> [Document segment]:
··········
Do you miss the Extensions Manager? I do.

To answer your question, probably so. I bought a cheap iBook a few years ago, and it came loaded with Panther (10.3) but only had 256MB of RAM. So after bootup, I had not a lot of free memory to run stuff. Thinking in the Old Mac head frame of reference, I went looking for the Extensions and how to disable the unnecessary ones... found them in /System/Library/Extensions/. There's currently 272 Extensions in my Leo.4 "Extensions" folder, and I know I don't need them all, but now I have 2 GB of RAM on this newer mac and I'm not worried about it as I always have plenty of free RAM.

 

I don't know for sure if boot time will speed up much, but the amount of available RAM will increase if you remove unnecessary Extensions from their normal folder. I don't know of any actual program or "Control Panel" to use for this task, but you can manually do it like I did on the ol' iBook:

 

Make a folder on the Desktop or wherever you want it called Disabled Extensions, then use your own best judgement as to which of the 200+ Extensions you won't be needing... I know for example that I don't need "Apple_iSight.kext" since I don't have an iSight camera.
··········
> [Tasks]:
1. In the post on disabling Mac OS X extensions, how much RAM did the cheap iBook have?
2. Carry on the post on disabling Mac OS X extensions from its last sentence.
The items that follow have no connection to the post on disabling Mac OS X extensions.

> [Listed entries]:
··········
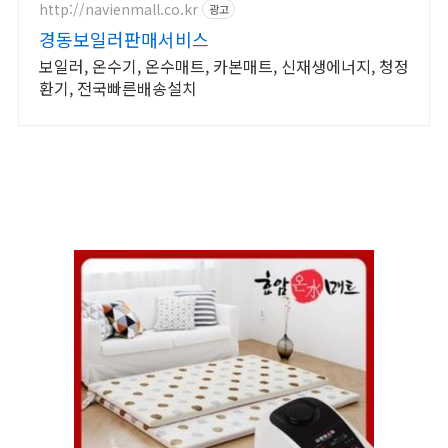
http://navienmall.co.kr
광고
경동보일러판매서비스
보일러, 온수기, 온수매트, 카본매트, 신재생에너지, 청정
환기, 전국빠른배송설치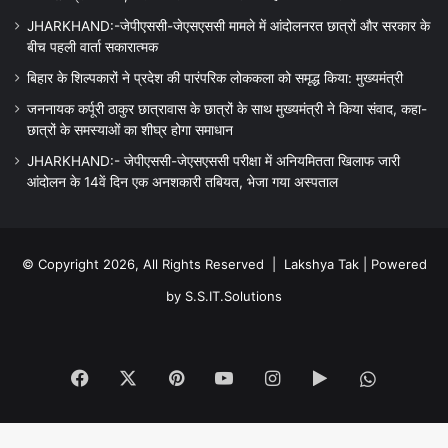
JHARKHAND:-जेपीएससी-जेएसएससी मामले में आंदोलनरत छात्रों और सरकार के
बीच पहली वार्ता सकारात्मक
बिहार के शिल्पकारों ने प्रदेश की पारंपरिक लोककला को समृद्ध किया: मुख्यमंत्री
जननायक कर्पूरी ठाकुर छात्रावास के छात्रों के साथ मुख्यमंत्री ने किया संवाद, कहा-
छात्रों के समस्याओं का शीघ्र होगा समाधान
JHARKHAND:- जेपीएससी-जेएसएससी परीक्षा में अनियमितता खिलाफ जारी
आंदोलन के 14वें दिन एक अनशकारी तबियत, भेजा गया अस्पताल
© Copyright 2026, All Rights Reserved |
Lakshya Tak
| Powered
by
S.S.IT.Solutions
Facebook
X
Pinterest
YouTube
Instagram
Google
WhatsA
Play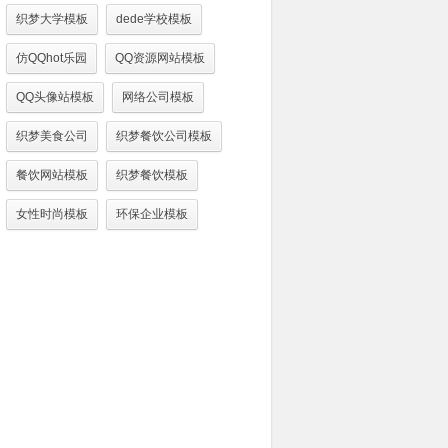
织梦大学模板
dede学校模板
仿QQhot乐园
QQ资源网站模板
QQ头像站模板
网络公司模板
织梦美食公司
织梦餐饮公司模板
餐饮网站模板
织梦餐饮模板
女性时尚模板
环保企业模板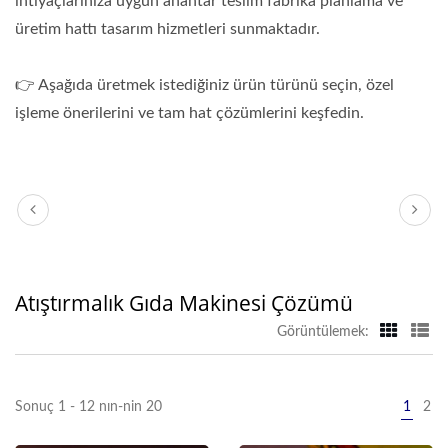
ihtiyaçlarınıza uygun anahtar teslim fabrika planlama ve
üretim hattı tasarım hizmetleri sunmaktadır.
👉 Aşağıda üretmek istediğiniz ürün türünü seçin, özel
işleme önerilerini ve tam hat çözümlerini keşfedin.
Atıştırmalık Gıda Makinesi Çözümü
Görüntülemek:
Sonuç 1 - 12 nın-nin 20
1
2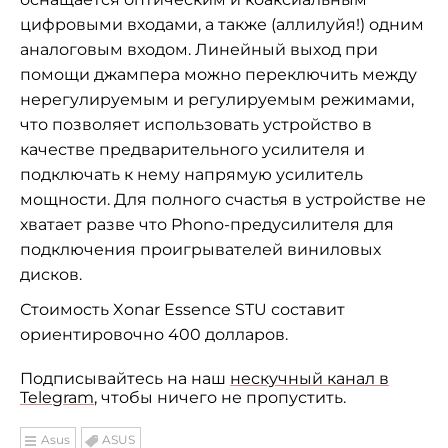
цифровыми входами, а также (аллилуйя!) одним
аналоговым входом. Линейный выход при
помощи джампера можно переключить между
нерегулируемым и регулируемым режимами,
что позволяет использовать устройство в
качестве предварительного усилителя и
подключать к нему напрямую усилитель
мощности. Для полного счастья в устройстве не
хватает разве что Phono-предусилителя для
подключения проигрывателей виниловых
дисков.
Стоимость Xonar Essence STU составит
ориентировочно 400 долларов.
Подписывайтесь на наш
нескучный канал в
Telegram
, чтобы ничего не пропустить.
Asus
ASUS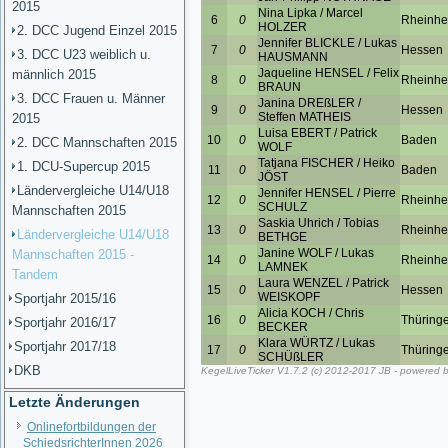
2015
2. DCC Jugend Einzel 2015
3. DCC U23 weiblich u.
männlich 2015
3. DCC Frauen u. Männer
2015
2. DCC Mannschaften 2015
1. DCU-Supercup 2015
Ländervergleiche U14/U18
Mannschaften 2015
Ländervergleiche U14/U18
Mannschaften 2015 -
Tandem
Sportjahr 2015/16
Sportjahr 2016/17
Sportjahr 2017/18
DKB
Letzte Änderungen
Onlinefortbildungen der
SchiedsrichterInnen 2026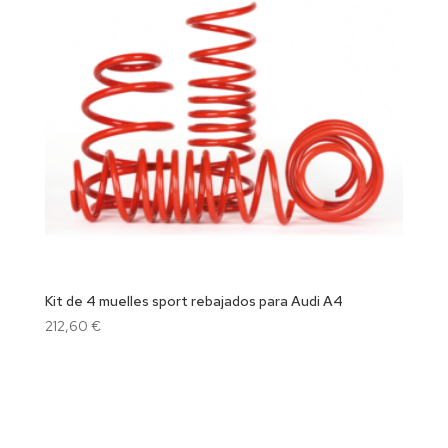
Kit de 4 muelles sport rebajados para Audi A4
212,60
€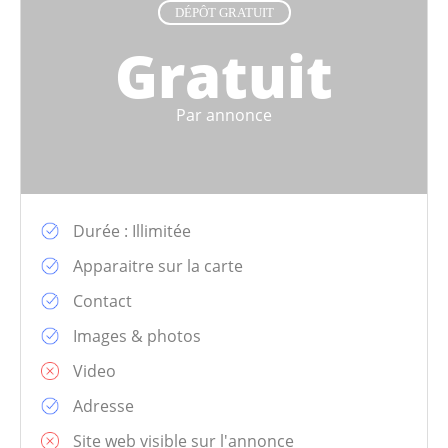
DÉPÔT GRATUIT
Gratuit
Par annonce
Durée : Illimitée
Apparaitre sur la carte
Contact
Images & photos
Video
Adresse
Site web visible sur l'annonce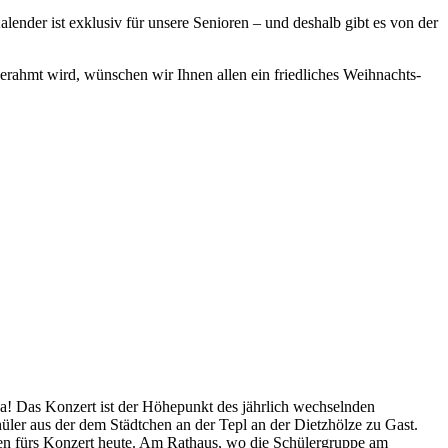
ender ist exklusiv für unsere Senioren – und deshalb gibt es von der
rahmt wird, wünschen wir Ihnen allen ein friedliches Weihnachts-
a! Das Konzert ist der Höhepunkt des jährlich wechselnden
hüler aus der dem Städtchen an der Tepl an der Dietzhölze zu Gast.
en fürs Konzert heute. Am Rathaus, wo die Schülergruppe am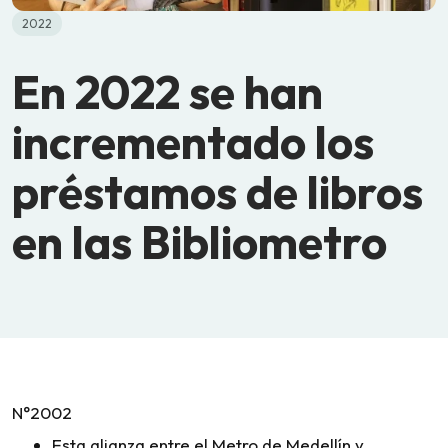
2022
En 2022 se han
incrementado los
préstamos de libros
en las Bibliometro
N°2002
Esta alianza entre el Metro de Medellín y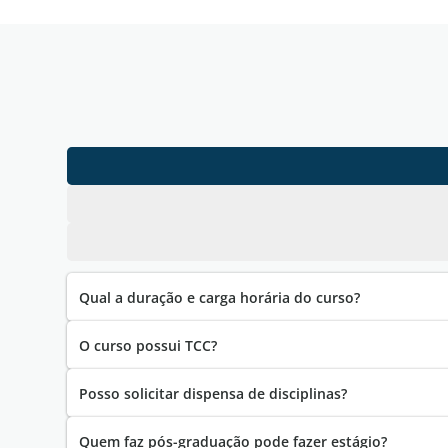
Qual a duração e carga horária do curso?
O curso possui TCC?
Posso solicitar dispensa de disciplinas?
Quem faz pós-graduação pode fazer estágio?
··········
> [Task responses]:
1. 256MB.

2.
Drag each unnecessary Extension file into the Disabled Extensions folder. This will only create copies of them in that folder - backups in case you break something. To actually remove an extension the easy way, just drag it from the Extensions folder to the trash. It will ask for your admin-user password to do this, so it might be tedious if you are doing a lot of them.

This is the simplest way I know of to do what you're asking. Use at your own risk! Extensions are protected by the OS with special permissions for a reason - many of them are crucial.